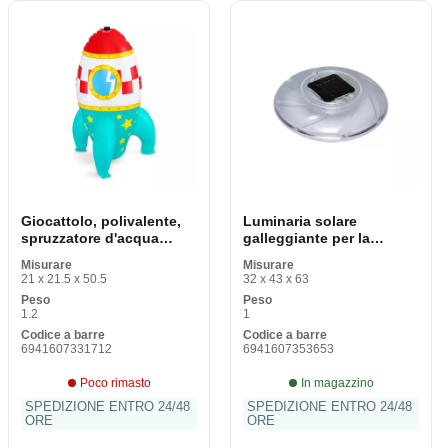
Giocattolo, polivalente,
Luminaria solare
spruzzatore d'acqua
galleggiante per la
Bestway Plastica
piscina Bestway © 18 cm
Misurare
Misurare
Astronave 64 x 61 x 102
(1 pezzo)
21 x 21.5 x 50.5
32 x 43 x 63
cm
Peso
Peso
1.2
1
Codice a barre
Codice a barre
6941607331712
6941607353653
Poco rimasto
In magazzino
SPEDIZIONE ENTRO 24/48
SPEDIZIONE ENTRO 24/48
ORE
ORE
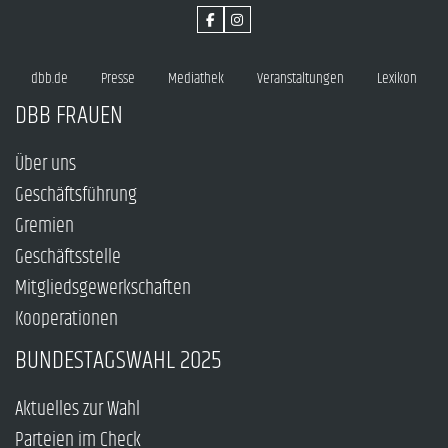
dbb.de
Presse
Mediathek
Veranstaltungen
Lexikon
DBB FRAUEN
Über uns
Geschäftsführung
Gremien
Geschäftsstelle
Mitgliedsgewerkschaften
Kooperationen
BUNDESTAGSWAHL 2025
Aktuelles zur Wahl
Parteien im Check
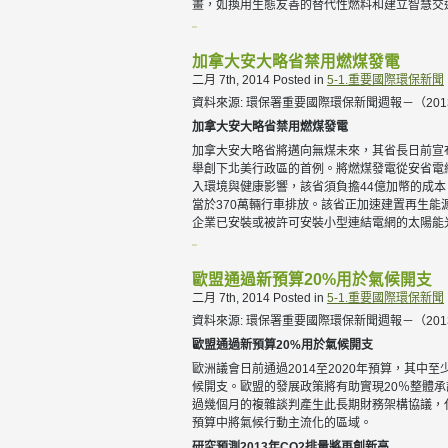
畫，如換用生態友善的替代性燃料和建立智慧交
加拿大安大略省禁用燃煤發電
二月 7th, 2014
Posted in
5-1.重要國際環保新聞
資料來源: 環保署重要國際環保新聞週報－（2013.11.
加拿大安大略省禁用燃煤發電
加拿大安大略省將邁向無煤未來，其省長日前宣布
舉創下北美行政區的首例。將燃煤發電從安省電
入環境與健康影響，該省須負擔44億加幣的成本。隨著
當於370萬輛行車排放。該省正加速建置再生能源
企業已安裝或被許可安裝小型連結電網的太陽能
歐盟通過新預算20%用於氣候開支
二月 7th, 2014
Posted in
5-1.重要國際環保新聞
資料來源: 環保署重要國際環保新聞週報－（2013.11.
歐盟通過新預算
20%
用於氣候開支
歐洲議會日前通過2014至2020年預算，其中
候開支。歐盟的發展政策將有助實現20％整體承諾
過幾個月的複雜談判產生此長期財務架構協議，
預算中將氣候行動主流化的區域。
研究預測
2013
年
CO2
排量將再創新高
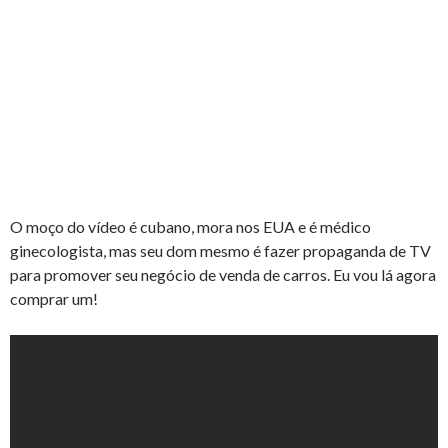
O moço do vídeo é cubano, mora nos EUA e é médico
ginecologista, mas seu dom mesmo é fazer propaganda de TV
para promover seu negócio de venda de carros. Eu vou lá agora
comprar um!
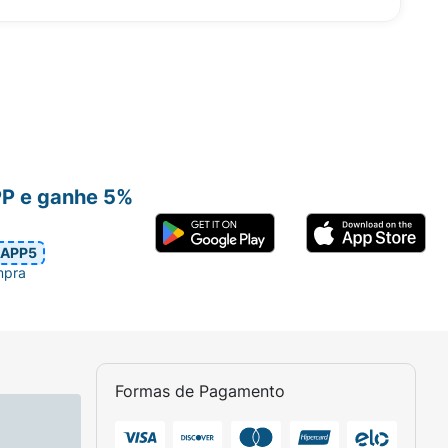
PP e ganhe 5%
APP5
mpra
Formas de Pagamento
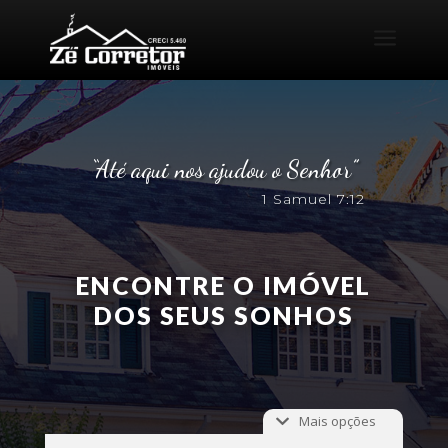
a
“Até aqui nos ajudou o Senhor”
1 Samuel 7:12
ENCONTRE O IMÓVEL
DOS SEUS SONHOS
Mais opções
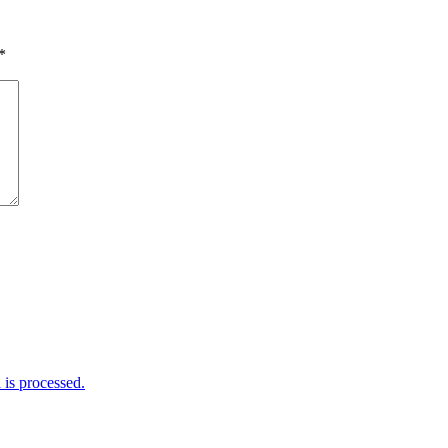
*
is processed.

──────

Try it. Pictures do not belong in the copy. Reproduce the rest of the data exactly.

Completed exercise.
Giocattolo, polivalente,
Luminaria solare
spruzzatore d'acqua
galleggiante per la
Bestway Plastica
piscina Bestway © 18 cm
Misurare
Misurare
Astronave 64 x 61 x 102
(1 pezzo)
21 x 21.5 x 50.5
32 x 43 x 63
cm
Peso
Peso
1.2
1
Codice a barre
Codice a barre
6941607331712
6941607353653
Poco rimasto
In magazzino
SPEDIZIONE ENTRO 24/48
SPEDIZIONE ENTRO 24/48
ORE
ORE
dbb.de
Presse
Mediathek
Veranstaltungen
Lexikon
DBB FRAUEN
Über uns
Geschäftsführung
Gremien
Geschäftsstelle
Mitgliedsgewerkschaften
Kooperationen
BUNDESTAGSWAHL 2025
Aktuelles zur Wahl
Parteien im Check
畫，如換用生態友善的替代性燃料和建立智慧交
加拿大安大略省禁用燃煤發電
二月 7th, 2014
Posted in
5-1.重要國際環保新聞
資料來源: 環保署重要國際環保新聞週報－（2013.11.
加拿大安大略省禁用燃煤發電
加拿大安大略省將邁向無煤未來，其省長日前宣布
舉創下北美行政區的首例。將燃煤發電從安省電
入環境與健康影響，該省須負擔44億加幣的成本。隨著
當於370萬輛行車排放。該省正加速建置再生能源
企業已安裝或被許可安裝小型連結電網的太陽能
歐盟通過新預算20%用於氣候開支
二月 7th, 2014
Posted in
5-1.重要國際環保新聞
資料來源: 環保署重要國際環保新聞週報－（2013.11.
歐盟通過新預算
20%
用於氣候開支
歐洲議會日前通過2014至2020年預算，其中
候開支。歐盟的發展政策將有助實現20％整體承諾
過幾個月的複雜談判產生此長期財務架構協議，
預算中將氣候行動主流化的區域。
研究預測
2013
年
CO2
排量將再創新高
O moço do vídeo é cubano, mora nos EUA e é médico
ginecologista, mas seu dom mesmo é fazer propaganda de TV
para promover seu negócio de venda de carros. Eu vou lá agora
comprar um!
PP e ganhe 5%
APP5
mpra
Formas de Pagamento
a
“Até aqui nos ajudou o Senhor”
1 Samuel 7:12
ENCONTRE O IMÓVEL
DOS SEUS SONHOS
Mais opções
*
is processed.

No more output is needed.